*YOUR OBJECTIVE*. Repeat the listing exactly. Pictures stay out of your copy.

*RECORDED INFORMATION*.
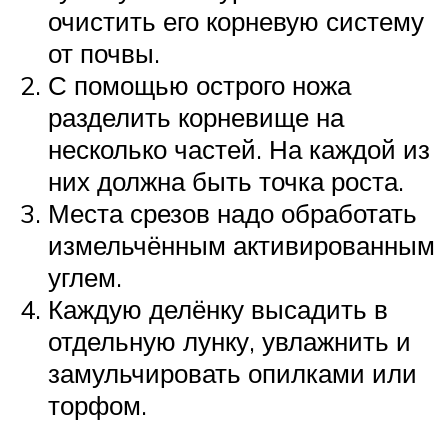
очистить его корневую систему
от почвы.
С помощью острого ножа
разделить корневище на
несколько частей. На каждой из
них должна быть точка роста.
Места срезов надо обработать
измельчённым активированным
углем.
Каждую делёнку высадить в
отдельную лунку, увлажнить и
замульчировать опилками или
торфом.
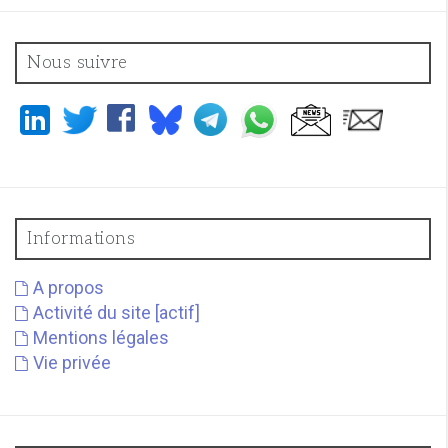
Nous suivre
Informations
A propos
Activité du site [actif]
Mentions légales
Vie privée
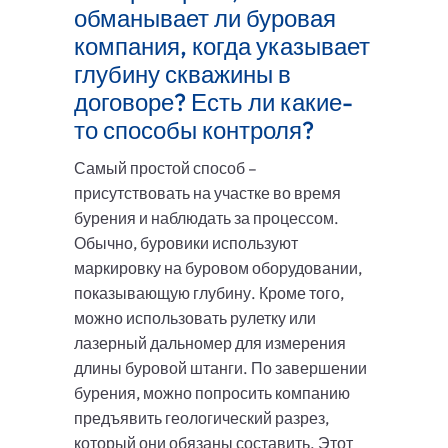
обманывает ли буровая
компания, когда указывает
глубину скважины в
договоре? Есть ли какие-
то способы контроля?
Самый простой способ –
присутствовать на участке во время
бурения и наблюдать за процессом.
Обычно, буровики используют
маркировку на буровом оборудовании,
показывающую глубину. Кроме того,
можно использовать рулетку или
лазерный дальномер для измерения
длины буровой штанги. По завершении
бурения, можно попросить компанию
предъявить геологический разрез,
который они обязаны составить. Этот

*RESPONSE BOX*.
очистить его корневую систему
от почвы.
С помощью острого ножа
разделить корневище на
несколько частей. На каждой из
них должна быть точка роста.
Места срезов надо обработать
измельчённым активированным
углем.
Каждую делёнку высадить в
отдельную лунку, увлажнить и
замульчировать опилками или
торфом.
Nous suivre
Informations
A propos
Activité du site [actif]
Mentions légales
Vie privée
обманывает ли буровая
компания, когда указывает
глубину скважины в
договоре? Есть ли какие-
то способы контроля?
Самый простой способ –
присутствовать на участке во время
бурения и наблюдать за процессом.
Обычно, буровики используют
маркировку на буровом оборудовании,
показывающую глубину. Кроме того,
можно использовать рулетку или
лазерный дальномер для измерения
длины буровой штанги. По завершении
бурения, можно попросить компанию
предъявить геологический разрез,
который они обязаны составить. Этот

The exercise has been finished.